Слушать особо было, впрочем, нечего. Это была моя мелодия - один к одному. Я нарвался на нее в первые же двадцать минут, как включил телевизор. Одна из тех, что я играл тогда, на встрече Нового года у Фамусова. Чего я только не играл тогда. Но у этой было одно особое качество: она обладала способностью заставлять уже на каком-нибудь седьмом-восьмом такте вторить себе, а ноги - двигаться вслед ее ритму. Не знаю, как это у меня получилось. Я и не думал, когда сочинял ее, что она выйдет такой. Арнольд не случайно стибрил у меня именно ее. Что ему стоило запомнить тему. Запомнил, вернулся домой - и записал. Сложно ли записать десяток-другой нот музыкально образованному человеку.
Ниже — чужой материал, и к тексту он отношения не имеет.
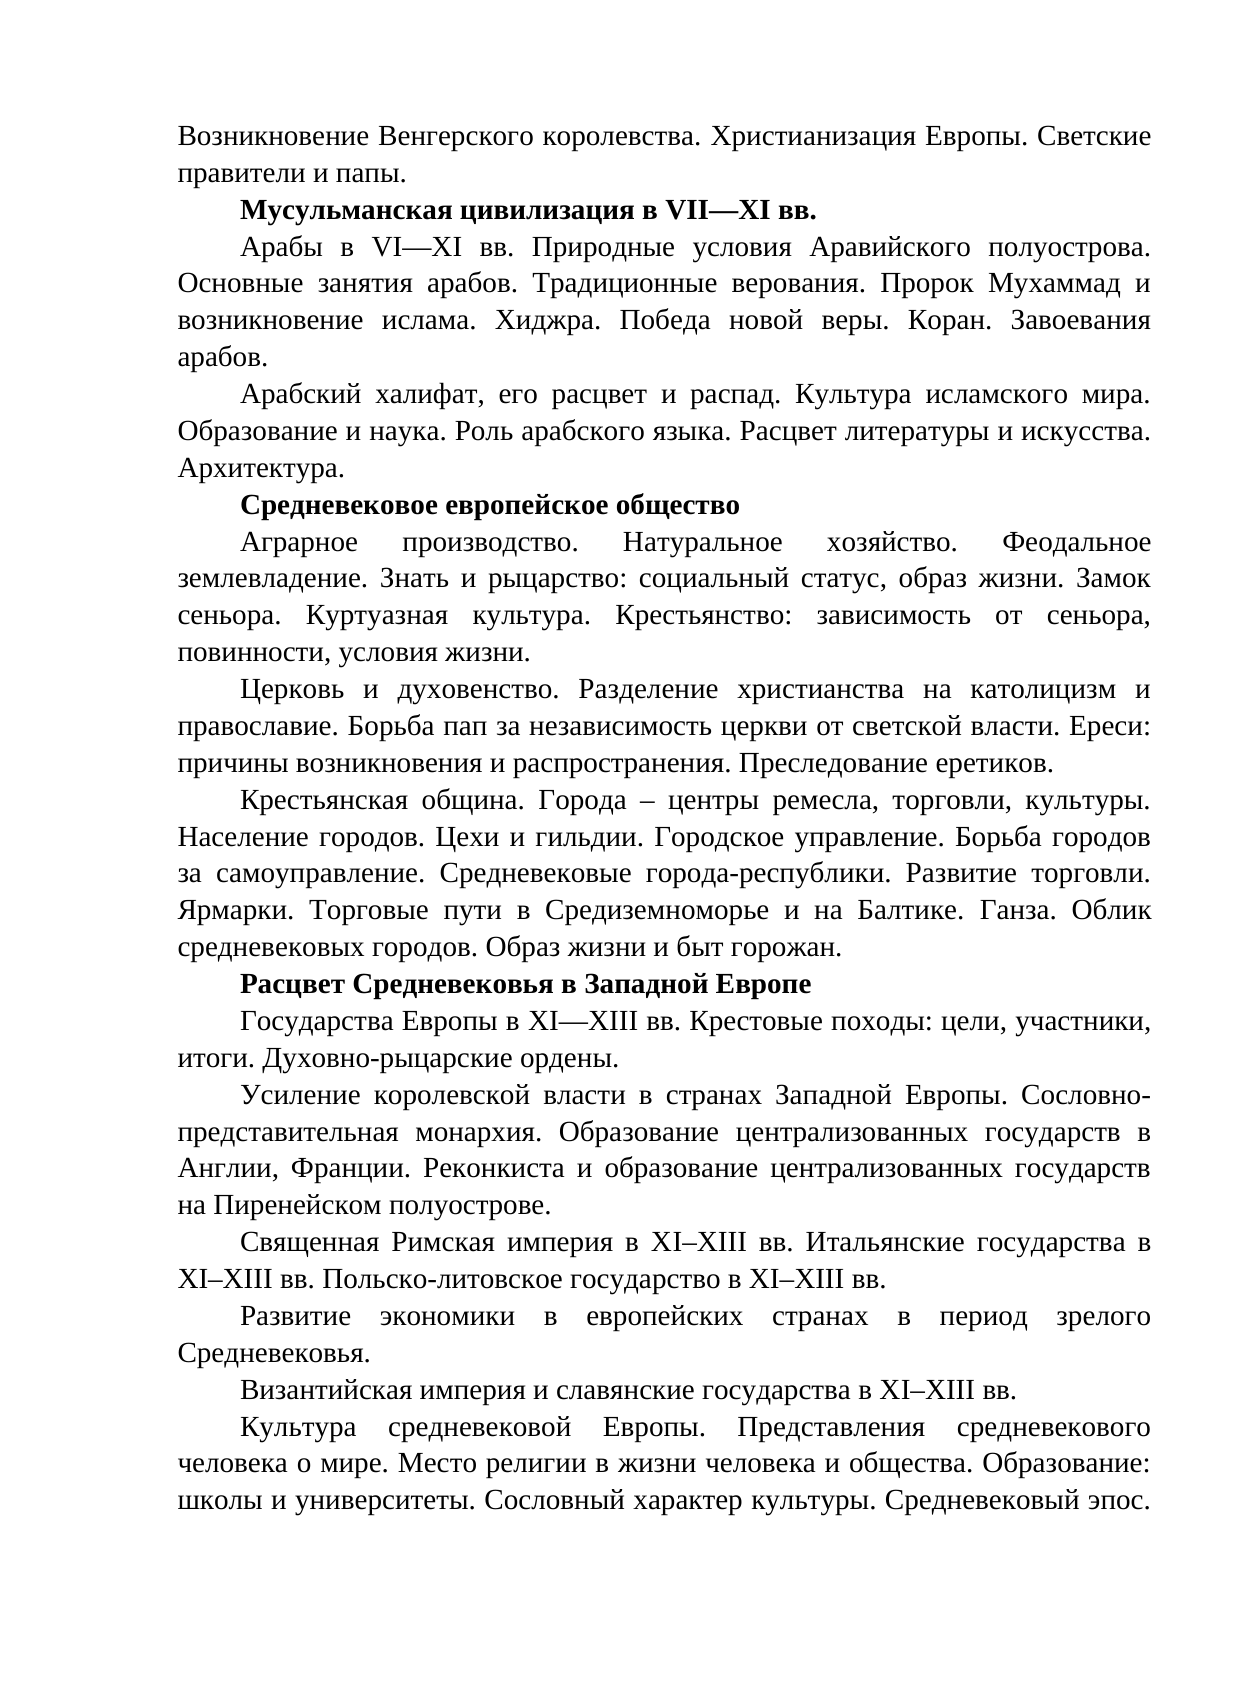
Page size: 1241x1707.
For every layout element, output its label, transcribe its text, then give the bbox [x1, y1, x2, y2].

Я смотрел клип и чувствовал, что наливаюсь бешенством. Вообще я благодушный человек, и, хотя не склонен полагать это безусловно положительным качеством, довести меня до сосостояния бешенства довольно сложно. Но если бы Арнольд оказался сейчас рядом, он бы получил от меня самый безжалостный хук в челюсть. А если бы он ответил - что ж, я готов был драться: два года после операции прошли, сетчатка, слава богу, великодушно приросла к пигментному эпителию - я мог теперь позволить себе и драку. Все же это было воровство. Ведь это была моя вещь, я ее сочинил! И если она тебе так понадобилась, попроси ее у меня. Может быть, я и отдам, даже задаром. Но попроси!
Лариса, надо сказать, пела вполне приемлемо. С ней поработали, пошлифовали ее - в камне появился блеск, грани его засверкали. И клип ей сняли тоже вполне приличный (кто, интересно, снимал?). Что было провально это аранжировка. Спереть мелодию Арнольд спер, а аранжировал - как умел. Он все сделал по такому шаблону, что легкая конструкция не вынесла тяжести отделки. Конструкция рухнула, и отделочные плиты погребли ее под собой. Едва ли в таком виде мелодия могла заставить напевать ее. И ноги под нее в непроизвольное движение не приходили. Бездарный все же был тип.
Сгоряча я набрал номер, который память тотчас услужливо предложила мне, словно и не прошло двух с половиной лет, как я набирал его в последний раз.
- Слушаю, - ответил телефон свежим и ухоженным голосом фамусовской жены.
Я отнес трубку от уха и нажал кнопку отбоя. Нет, разговаривать с Изольдой Оттовной не было смысла. Она бы мне никого не позвала. Даже если бы Лариса с Арнольдом стояли рядом. А вероятней всего, они живут отдельно, и получить от нее номер их телефона мне тоже не удалось бы.
Рабочий телефон Иры сидел в памяти с той прочностью, что и домашний. И, будто ждала моего звонка, она сняла трубку на первом же сигнале и узнала меня - я только подал голос.